Convert the lines of the listing below into a JSON list of strings, one string per line with blank lines left out, beginning at the line containing "scientific name: Episyrphus balteatus" and continuing through the line containing "scientific name: Flavoparmelia caperata".

★ ★ ★ ★ ★

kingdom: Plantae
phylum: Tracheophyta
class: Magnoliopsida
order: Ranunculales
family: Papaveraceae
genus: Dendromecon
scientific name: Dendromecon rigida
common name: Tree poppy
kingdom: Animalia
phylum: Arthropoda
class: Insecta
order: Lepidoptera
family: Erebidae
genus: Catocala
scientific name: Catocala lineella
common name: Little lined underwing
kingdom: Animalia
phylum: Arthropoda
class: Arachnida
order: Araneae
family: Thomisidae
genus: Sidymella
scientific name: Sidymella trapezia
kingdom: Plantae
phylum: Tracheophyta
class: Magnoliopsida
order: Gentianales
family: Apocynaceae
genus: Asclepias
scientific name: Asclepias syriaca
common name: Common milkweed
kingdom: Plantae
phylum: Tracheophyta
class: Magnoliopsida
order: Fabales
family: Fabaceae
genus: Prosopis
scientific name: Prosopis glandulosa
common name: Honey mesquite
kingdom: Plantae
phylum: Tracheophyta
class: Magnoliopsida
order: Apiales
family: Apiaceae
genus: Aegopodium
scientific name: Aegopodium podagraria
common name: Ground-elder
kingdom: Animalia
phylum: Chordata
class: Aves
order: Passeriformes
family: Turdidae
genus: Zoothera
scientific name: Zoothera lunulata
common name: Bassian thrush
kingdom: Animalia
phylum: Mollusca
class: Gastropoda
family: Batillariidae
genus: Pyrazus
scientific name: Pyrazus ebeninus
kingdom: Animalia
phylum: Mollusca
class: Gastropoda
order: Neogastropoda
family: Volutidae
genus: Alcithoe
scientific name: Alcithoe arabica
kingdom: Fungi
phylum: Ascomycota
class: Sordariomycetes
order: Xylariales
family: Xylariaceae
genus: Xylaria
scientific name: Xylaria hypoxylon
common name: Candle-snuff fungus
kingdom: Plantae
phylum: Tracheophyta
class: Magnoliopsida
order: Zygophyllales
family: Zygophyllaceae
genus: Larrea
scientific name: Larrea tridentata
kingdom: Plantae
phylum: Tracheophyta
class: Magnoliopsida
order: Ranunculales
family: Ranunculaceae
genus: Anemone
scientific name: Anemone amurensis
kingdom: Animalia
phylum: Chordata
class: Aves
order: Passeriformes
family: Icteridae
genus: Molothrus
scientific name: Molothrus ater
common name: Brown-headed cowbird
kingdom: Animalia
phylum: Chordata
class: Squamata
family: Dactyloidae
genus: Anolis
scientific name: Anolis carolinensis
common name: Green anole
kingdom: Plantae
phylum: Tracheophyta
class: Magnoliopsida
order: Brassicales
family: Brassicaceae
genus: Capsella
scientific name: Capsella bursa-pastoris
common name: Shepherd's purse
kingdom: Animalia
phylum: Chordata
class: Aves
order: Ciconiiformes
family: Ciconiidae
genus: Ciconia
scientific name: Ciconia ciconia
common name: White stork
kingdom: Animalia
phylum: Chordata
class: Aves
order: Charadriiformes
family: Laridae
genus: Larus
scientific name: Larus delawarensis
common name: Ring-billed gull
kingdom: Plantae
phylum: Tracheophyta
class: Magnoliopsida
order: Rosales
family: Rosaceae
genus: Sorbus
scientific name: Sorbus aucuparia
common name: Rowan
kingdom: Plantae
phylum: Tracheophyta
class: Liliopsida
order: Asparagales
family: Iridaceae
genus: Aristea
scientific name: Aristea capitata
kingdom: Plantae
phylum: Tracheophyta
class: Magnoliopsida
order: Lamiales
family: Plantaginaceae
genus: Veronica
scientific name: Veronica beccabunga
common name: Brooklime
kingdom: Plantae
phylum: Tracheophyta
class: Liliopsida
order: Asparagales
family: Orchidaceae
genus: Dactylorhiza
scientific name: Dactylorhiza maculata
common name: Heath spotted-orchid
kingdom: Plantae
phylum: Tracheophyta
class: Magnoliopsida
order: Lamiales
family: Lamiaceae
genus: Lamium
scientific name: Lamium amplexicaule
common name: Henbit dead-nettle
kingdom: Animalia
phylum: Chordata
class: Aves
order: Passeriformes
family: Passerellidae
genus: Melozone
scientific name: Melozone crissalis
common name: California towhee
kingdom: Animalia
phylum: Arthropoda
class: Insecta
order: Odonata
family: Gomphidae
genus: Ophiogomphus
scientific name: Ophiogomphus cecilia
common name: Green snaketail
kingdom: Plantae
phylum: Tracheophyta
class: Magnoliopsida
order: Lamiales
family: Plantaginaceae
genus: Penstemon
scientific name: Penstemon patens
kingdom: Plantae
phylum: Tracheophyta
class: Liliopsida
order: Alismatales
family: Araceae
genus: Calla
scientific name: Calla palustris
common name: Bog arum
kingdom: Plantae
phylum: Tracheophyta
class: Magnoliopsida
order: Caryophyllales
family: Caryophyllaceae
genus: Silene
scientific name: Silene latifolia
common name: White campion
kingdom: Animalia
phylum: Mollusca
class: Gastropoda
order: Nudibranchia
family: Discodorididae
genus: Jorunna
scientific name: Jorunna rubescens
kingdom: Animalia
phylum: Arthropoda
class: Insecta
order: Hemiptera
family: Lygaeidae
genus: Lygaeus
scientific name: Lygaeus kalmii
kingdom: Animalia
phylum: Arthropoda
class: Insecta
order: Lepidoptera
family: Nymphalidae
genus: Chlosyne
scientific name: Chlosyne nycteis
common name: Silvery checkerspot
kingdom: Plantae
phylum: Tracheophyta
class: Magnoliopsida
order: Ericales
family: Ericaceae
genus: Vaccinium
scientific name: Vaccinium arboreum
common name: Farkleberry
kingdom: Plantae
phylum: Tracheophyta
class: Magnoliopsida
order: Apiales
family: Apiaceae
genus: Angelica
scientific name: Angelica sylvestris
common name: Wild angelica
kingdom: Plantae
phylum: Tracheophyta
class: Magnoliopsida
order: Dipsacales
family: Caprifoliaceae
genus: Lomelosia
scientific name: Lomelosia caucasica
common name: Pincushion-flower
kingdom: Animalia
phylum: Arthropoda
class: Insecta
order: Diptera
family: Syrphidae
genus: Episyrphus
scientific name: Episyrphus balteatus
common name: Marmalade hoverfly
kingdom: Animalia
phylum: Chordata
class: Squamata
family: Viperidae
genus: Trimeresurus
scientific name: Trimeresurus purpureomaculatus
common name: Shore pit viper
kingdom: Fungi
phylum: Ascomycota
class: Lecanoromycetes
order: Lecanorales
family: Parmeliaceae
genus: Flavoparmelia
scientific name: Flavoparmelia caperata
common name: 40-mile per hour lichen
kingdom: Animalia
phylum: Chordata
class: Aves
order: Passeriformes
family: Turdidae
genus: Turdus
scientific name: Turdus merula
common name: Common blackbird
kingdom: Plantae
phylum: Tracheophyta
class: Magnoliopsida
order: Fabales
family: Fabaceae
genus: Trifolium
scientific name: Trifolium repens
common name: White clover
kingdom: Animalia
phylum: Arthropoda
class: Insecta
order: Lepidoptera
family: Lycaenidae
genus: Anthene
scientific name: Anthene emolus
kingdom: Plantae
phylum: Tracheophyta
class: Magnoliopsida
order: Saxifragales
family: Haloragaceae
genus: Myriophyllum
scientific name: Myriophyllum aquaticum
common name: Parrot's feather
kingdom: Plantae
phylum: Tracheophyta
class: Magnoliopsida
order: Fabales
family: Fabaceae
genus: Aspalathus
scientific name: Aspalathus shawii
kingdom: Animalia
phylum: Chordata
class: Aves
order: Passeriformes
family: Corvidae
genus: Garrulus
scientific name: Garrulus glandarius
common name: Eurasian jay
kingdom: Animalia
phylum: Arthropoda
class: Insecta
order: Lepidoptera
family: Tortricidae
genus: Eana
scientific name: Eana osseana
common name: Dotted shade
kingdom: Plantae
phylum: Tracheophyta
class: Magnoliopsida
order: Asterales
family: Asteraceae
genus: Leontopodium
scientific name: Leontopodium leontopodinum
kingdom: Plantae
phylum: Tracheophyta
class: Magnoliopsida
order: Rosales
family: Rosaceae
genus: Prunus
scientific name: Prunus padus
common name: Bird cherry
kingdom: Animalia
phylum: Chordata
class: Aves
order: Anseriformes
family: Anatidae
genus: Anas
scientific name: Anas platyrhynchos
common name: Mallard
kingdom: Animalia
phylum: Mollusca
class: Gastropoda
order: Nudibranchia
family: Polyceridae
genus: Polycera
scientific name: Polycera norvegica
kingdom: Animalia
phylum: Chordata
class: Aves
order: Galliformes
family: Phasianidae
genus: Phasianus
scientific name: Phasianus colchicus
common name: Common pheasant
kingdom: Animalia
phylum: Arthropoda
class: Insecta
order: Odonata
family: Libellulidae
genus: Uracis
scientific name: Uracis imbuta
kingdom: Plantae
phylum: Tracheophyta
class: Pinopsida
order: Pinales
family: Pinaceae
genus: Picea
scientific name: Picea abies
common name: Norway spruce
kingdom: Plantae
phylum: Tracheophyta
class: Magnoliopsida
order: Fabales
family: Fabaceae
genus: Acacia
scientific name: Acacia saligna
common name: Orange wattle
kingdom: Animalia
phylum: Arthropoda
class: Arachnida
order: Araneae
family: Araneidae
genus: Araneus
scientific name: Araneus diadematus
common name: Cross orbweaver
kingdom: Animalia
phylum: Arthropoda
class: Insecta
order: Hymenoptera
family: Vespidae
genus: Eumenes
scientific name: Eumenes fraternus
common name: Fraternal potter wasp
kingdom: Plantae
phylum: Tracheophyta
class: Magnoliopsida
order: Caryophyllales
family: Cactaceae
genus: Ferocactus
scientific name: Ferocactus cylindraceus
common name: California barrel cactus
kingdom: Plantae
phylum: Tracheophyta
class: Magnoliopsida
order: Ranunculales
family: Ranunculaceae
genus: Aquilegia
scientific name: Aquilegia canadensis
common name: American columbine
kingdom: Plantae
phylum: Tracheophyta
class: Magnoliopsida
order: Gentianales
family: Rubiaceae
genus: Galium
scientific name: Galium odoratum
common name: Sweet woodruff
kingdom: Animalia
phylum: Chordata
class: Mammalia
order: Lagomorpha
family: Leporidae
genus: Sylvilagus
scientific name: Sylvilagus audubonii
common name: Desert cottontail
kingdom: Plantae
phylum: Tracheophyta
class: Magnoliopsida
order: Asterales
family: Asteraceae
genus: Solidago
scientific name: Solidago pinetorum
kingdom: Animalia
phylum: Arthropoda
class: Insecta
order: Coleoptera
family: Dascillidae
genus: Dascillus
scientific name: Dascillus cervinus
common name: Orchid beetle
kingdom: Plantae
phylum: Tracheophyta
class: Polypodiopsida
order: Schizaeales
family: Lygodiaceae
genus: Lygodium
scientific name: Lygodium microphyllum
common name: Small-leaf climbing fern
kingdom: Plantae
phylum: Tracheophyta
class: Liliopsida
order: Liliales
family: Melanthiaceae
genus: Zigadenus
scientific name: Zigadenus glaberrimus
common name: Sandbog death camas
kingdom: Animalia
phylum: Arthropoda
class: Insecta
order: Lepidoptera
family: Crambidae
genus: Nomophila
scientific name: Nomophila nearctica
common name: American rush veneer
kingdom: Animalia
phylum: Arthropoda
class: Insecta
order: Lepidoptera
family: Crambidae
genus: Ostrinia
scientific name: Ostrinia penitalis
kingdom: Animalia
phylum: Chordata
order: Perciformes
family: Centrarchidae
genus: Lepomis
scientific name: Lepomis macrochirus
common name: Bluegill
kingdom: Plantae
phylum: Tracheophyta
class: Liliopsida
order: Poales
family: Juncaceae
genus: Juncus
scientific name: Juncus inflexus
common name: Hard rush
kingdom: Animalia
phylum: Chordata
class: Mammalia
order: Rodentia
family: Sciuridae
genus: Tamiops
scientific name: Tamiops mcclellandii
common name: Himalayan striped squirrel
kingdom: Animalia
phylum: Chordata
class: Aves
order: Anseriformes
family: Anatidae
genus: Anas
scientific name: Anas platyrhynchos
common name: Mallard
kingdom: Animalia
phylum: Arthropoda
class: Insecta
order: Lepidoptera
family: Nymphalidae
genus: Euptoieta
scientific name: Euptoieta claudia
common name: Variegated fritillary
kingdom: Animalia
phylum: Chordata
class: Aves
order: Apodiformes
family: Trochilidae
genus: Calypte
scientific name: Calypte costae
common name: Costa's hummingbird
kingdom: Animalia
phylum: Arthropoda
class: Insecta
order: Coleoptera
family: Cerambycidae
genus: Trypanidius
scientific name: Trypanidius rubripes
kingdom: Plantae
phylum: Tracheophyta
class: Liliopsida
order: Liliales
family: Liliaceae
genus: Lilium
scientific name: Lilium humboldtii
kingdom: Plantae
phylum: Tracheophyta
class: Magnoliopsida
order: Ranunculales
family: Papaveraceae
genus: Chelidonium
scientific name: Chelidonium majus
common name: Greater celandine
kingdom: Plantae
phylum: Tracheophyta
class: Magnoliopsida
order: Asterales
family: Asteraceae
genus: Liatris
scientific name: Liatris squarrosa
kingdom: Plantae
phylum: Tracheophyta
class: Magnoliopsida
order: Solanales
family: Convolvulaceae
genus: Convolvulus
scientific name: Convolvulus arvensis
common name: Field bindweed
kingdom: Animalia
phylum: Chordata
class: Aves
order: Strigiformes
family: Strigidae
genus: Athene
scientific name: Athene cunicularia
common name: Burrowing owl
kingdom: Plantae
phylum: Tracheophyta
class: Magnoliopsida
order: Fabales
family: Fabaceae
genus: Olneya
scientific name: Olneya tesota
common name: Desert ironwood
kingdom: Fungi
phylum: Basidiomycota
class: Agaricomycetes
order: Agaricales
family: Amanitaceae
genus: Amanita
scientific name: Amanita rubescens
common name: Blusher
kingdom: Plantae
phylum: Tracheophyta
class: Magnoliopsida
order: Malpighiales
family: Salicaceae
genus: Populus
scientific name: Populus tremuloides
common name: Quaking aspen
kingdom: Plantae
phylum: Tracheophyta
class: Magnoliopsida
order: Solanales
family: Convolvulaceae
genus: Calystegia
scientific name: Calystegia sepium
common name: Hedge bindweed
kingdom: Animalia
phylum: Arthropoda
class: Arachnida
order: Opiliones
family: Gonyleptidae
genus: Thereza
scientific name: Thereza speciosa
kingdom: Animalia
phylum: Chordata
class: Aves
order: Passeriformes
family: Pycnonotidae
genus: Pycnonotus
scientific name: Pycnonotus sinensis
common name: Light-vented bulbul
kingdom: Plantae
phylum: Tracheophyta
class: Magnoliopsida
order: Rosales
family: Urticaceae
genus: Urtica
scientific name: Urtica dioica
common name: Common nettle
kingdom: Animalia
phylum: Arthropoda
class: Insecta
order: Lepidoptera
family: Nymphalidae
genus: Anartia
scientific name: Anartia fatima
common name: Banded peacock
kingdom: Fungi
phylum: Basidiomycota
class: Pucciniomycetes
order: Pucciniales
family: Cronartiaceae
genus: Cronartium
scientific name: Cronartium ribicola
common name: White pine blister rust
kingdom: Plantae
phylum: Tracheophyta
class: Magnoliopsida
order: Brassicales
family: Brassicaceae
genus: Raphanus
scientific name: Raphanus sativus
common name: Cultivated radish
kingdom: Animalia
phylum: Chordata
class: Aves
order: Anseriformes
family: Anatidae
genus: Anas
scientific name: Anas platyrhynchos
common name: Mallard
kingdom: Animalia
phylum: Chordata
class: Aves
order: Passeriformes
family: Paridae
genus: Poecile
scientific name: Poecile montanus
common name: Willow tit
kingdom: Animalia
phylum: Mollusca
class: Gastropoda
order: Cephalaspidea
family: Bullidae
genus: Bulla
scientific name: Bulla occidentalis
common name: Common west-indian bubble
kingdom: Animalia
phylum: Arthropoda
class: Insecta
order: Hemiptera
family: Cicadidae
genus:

★ ★ ★ ★ ★

== RESPONSE BELOW ==
[
  "scientific name: Episyrphus balteatus",
  "common name: Marmalade hoverfly",
  "kingdom: Animalia",
  "phylum: Chordata",
  "class: Squamata",
  "family: Viperidae",
  "genus: Trimeresurus",
  "scientific name: Trimeresurus purpureomaculatus",
  "common name: Shore pit viper",
  "kingdom: Fungi",
  "phylum: Ascomycota",
  "class: Lecanoromycetes",
  "order: Lecanorales",
  "family: Parmeliaceae",
  "genus: Flavoparmelia",
  "scientific name: Flavoparmelia caperata"
]